@RexRed,
As I understand it, "nothing" is simply a concept. It is a modification or extension of the concept "thing".
The usefulness of the concept "nothing" lies in evaluating and communicating perception, and in every single place the word "nothing" is used, it refers to "something which is absent" by context.
Space is not nothing, it is space. Relative to things that traditionally occupy space, we might say that there is nothing, but that is more of a figure of speech.
"I opened a drawer to take out my pencils, but there was nothing there."
There was just empty space, but the referral to the pencils makes "nothing" meaningful.
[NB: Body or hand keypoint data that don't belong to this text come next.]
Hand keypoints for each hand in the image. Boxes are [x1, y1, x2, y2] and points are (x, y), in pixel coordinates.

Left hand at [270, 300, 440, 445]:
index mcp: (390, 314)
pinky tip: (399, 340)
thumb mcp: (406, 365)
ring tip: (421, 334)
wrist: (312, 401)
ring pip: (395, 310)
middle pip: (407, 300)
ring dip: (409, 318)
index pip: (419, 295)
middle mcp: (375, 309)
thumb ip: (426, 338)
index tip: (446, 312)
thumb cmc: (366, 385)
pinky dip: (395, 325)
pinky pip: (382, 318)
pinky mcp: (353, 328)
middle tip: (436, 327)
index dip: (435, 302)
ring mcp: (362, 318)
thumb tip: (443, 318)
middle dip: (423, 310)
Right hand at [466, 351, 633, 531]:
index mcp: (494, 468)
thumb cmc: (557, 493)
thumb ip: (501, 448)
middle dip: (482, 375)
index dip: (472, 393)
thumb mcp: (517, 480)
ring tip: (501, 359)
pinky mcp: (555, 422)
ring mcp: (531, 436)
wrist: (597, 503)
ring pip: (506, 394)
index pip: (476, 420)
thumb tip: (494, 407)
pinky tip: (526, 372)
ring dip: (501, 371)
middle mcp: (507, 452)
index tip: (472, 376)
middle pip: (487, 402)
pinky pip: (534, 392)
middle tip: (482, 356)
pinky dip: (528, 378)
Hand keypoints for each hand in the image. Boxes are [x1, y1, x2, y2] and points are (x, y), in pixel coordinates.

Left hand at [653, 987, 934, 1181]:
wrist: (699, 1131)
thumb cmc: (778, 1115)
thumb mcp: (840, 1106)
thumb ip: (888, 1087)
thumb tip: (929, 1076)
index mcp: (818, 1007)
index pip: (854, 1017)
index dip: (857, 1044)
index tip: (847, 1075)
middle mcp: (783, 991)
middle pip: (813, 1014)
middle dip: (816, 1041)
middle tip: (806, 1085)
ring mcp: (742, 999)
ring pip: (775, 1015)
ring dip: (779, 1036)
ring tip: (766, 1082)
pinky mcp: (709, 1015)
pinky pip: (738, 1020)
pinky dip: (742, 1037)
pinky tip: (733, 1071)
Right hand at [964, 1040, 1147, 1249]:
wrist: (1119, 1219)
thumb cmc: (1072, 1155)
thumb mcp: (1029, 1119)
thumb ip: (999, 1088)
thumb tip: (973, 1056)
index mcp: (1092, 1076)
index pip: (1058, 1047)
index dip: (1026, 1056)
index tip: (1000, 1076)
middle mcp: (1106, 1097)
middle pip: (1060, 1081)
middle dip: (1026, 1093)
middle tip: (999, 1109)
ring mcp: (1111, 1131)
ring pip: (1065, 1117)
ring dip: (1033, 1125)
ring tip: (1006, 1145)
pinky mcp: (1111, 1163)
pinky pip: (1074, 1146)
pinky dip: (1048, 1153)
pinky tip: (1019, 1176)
The distinction existence/non-existence is meaningful in a very limited application. If we say, for instance, that unicorns don't exist, that means that there are no such things as unicorns in the animal population of planet. They do exist as mythical beings.
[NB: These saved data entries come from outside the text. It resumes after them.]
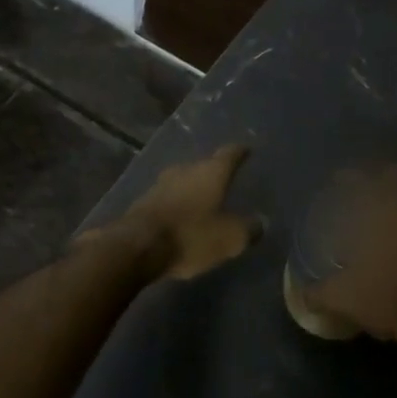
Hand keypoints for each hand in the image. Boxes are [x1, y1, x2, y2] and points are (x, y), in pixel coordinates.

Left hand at [98, 144, 259, 281]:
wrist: (136, 247)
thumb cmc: (191, 236)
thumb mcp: (230, 238)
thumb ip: (248, 229)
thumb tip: (260, 222)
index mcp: (210, 172)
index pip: (230, 154)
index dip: (240, 152)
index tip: (246, 150)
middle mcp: (185, 170)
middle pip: (204, 166)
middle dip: (215, 173)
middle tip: (226, 180)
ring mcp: (160, 184)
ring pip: (183, 181)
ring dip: (193, 189)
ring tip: (204, 199)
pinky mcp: (143, 202)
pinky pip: (167, 198)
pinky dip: (177, 204)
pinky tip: (181, 216)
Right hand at [301, 166, 396, 345]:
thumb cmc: (389, 297)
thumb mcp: (344, 298)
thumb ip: (319, 292)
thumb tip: (304, 294)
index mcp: (380, 206)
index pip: (357, 178)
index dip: (345, 178)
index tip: (338, 183)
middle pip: (394, 173)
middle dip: (380, 178)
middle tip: (370, 192)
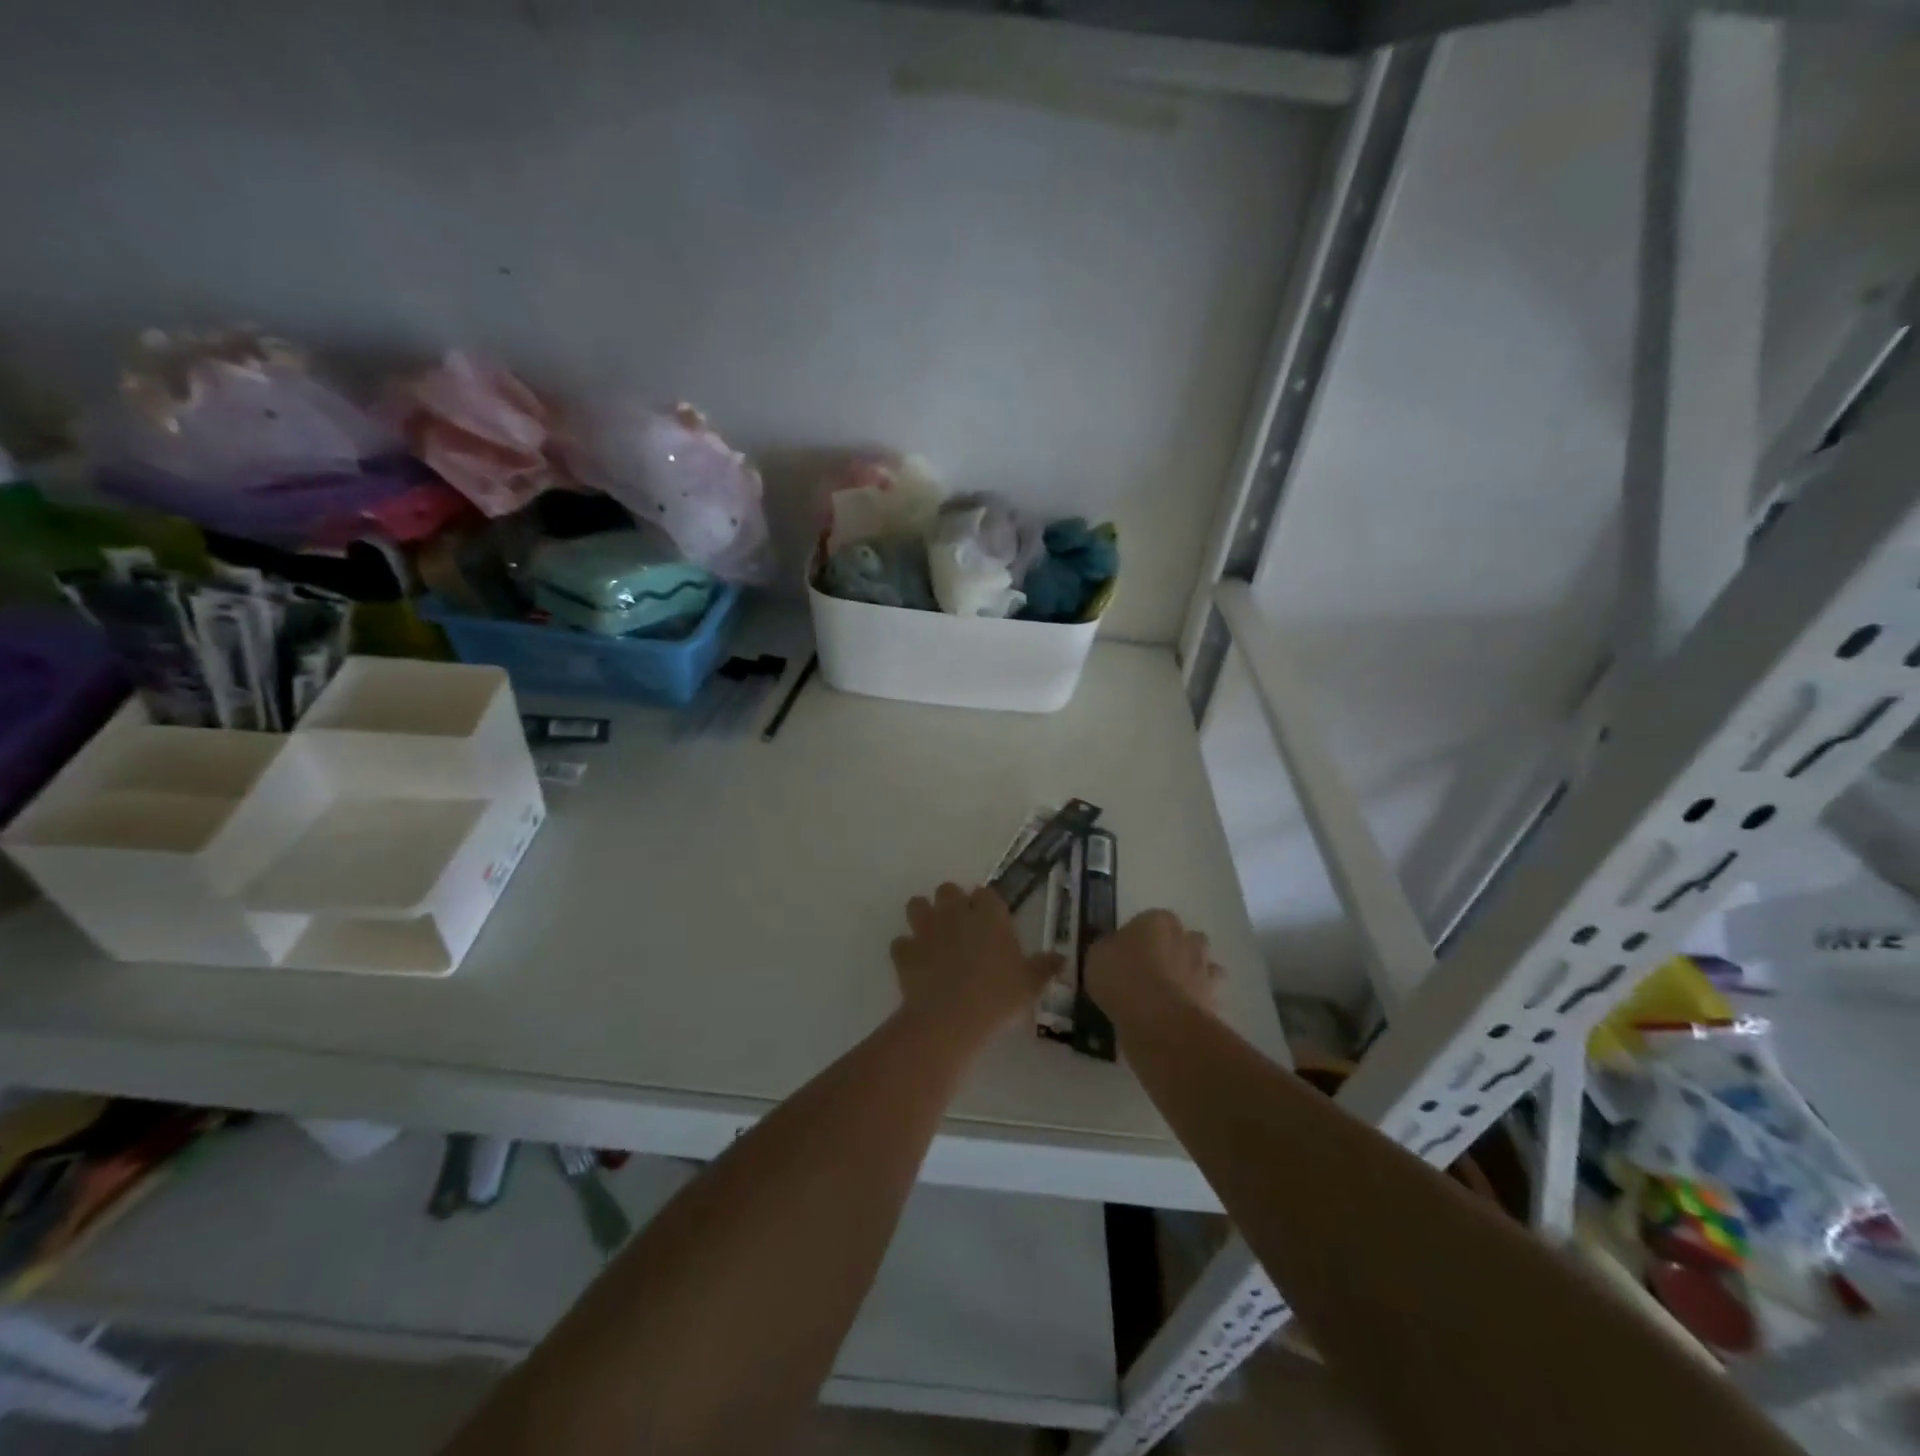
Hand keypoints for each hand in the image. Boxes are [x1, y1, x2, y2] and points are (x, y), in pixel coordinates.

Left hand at [891, 884, 1062, 1045]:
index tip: (991, 921)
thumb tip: (1061, 958)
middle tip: (962, 927)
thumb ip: (1045, 967)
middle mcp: (955, 913)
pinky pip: (900, 942)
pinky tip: (915, 964)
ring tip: (932, 936)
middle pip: (948, 890)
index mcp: (988, 915)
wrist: (951, 1019)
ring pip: (916, 905)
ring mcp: (926, 930)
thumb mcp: (1031, 984)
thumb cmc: (998, 997)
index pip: (986, 893)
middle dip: (952, 903)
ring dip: (923, 915)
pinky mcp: (904, 951)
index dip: (986, 905)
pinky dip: (906, 950)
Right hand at [1086, 909, 1220, 1017]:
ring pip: (1201, 966)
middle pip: (1183, 938)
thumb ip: (1110, 949)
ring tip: (1166, 995)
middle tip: (1150, 970)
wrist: (1158, 1020)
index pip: (1152, 919)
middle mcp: (1185, 938)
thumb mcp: (1097, 957)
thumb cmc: (1122, 977)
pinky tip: (1176, 1015)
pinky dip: (1195, 1003)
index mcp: (1157, 920)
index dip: (1140, 936)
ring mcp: (1203, 969)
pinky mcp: (1213, 999)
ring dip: (1190, 975)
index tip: (1128, 953)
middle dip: (1173, 950)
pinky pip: (1205, 996)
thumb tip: (1114, 951)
The idea of a pre-big bang universe isn't so much a failing of that theory as it is a matter of human logic extended beyond it's boundaries. The belief in a universal timeline may not be accurate. Linear time is another human concept, useful in our daily lives, but it may be that the universe itself has no such timeline. In quantum physics the concept of time is very different, and so is the concept of location.
It is, for instance, possible for one "object" to be in two places at once.
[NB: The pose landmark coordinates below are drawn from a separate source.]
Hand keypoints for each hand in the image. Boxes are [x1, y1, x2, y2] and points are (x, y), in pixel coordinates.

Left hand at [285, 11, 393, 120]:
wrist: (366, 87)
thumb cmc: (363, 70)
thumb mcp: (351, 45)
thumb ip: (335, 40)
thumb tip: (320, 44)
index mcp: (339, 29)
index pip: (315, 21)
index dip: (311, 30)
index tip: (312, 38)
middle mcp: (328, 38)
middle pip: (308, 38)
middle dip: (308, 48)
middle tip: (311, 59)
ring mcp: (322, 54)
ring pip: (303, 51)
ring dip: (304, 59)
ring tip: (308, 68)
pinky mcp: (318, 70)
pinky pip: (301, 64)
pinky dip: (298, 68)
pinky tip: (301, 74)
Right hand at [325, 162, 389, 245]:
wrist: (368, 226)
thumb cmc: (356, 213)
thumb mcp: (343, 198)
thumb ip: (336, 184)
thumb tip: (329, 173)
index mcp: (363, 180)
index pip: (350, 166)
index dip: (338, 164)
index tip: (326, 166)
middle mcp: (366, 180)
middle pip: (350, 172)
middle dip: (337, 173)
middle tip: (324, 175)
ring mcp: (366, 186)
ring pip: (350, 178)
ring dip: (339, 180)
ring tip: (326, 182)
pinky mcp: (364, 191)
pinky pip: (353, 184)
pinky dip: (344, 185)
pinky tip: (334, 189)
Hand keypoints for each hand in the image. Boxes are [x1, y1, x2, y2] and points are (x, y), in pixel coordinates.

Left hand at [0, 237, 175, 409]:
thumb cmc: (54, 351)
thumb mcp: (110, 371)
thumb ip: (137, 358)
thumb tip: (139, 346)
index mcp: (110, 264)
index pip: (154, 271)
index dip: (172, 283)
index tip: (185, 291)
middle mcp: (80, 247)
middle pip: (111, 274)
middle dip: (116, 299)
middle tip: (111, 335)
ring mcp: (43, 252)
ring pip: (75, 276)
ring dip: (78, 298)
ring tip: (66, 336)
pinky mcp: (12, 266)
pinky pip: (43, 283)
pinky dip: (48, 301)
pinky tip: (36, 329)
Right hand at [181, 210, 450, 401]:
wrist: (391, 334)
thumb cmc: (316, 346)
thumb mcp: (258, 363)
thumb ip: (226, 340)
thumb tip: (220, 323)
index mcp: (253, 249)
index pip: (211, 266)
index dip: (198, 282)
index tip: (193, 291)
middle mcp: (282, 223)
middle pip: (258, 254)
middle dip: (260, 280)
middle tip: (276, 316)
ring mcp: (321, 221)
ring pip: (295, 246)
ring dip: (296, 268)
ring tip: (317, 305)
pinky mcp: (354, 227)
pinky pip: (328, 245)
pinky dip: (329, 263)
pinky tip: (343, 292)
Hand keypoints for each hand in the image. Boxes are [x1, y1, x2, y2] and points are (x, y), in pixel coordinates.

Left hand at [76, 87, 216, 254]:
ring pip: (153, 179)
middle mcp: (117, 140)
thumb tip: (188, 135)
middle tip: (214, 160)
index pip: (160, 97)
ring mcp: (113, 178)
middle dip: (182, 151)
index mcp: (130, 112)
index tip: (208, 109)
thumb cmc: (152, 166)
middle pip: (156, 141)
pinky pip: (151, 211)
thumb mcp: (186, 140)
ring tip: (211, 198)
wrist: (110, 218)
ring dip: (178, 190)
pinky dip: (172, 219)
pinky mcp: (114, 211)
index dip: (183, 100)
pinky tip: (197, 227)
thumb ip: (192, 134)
It is also possible to change the state of a system "in the past" by introducing changes in the present. By altering the current state of the system, the previous state is also altered. If the changes then are made to a system that in a previous state was part of several other systems, those other systems will also react to the change.
So time flows differently on the sub atomic levels of reality, and this might be an indication that the big bang theory isn't entirely accurate.
The big bang theory is a "story of progression" that is assembled from many different facts, and when people say that the theory is true, that is because the facts are correct. That doesn't mean that the relations we establish between them are correct. The theory was created by a Belgian physicist who was also a priest. He used the same model of progression as the biblical genesis, and created a story of how the world came to be. The linear progression of both these stories is necessary for human beings to relate to them. So the big bang theory isn't really objective fact. It is a subjective (for all humans) interpretation of objective facts.
Newer research into unified field theory suggest that in it's most fundamental state, the universe is a singularity. Some might call this singularity, from which everything springs, God.
But what is God? It is a concept, an idea we humans have. To me, debating the existence/non-existence of God is a futile exercise.
The man-in-the-sky interpretation of God is an obvious and foolish anthropomorphism, a children's tale. But the idea of a primal cause, one singular force that is the origin of everything, that idea is not foolish, and it is what both religion and science works towards understanding.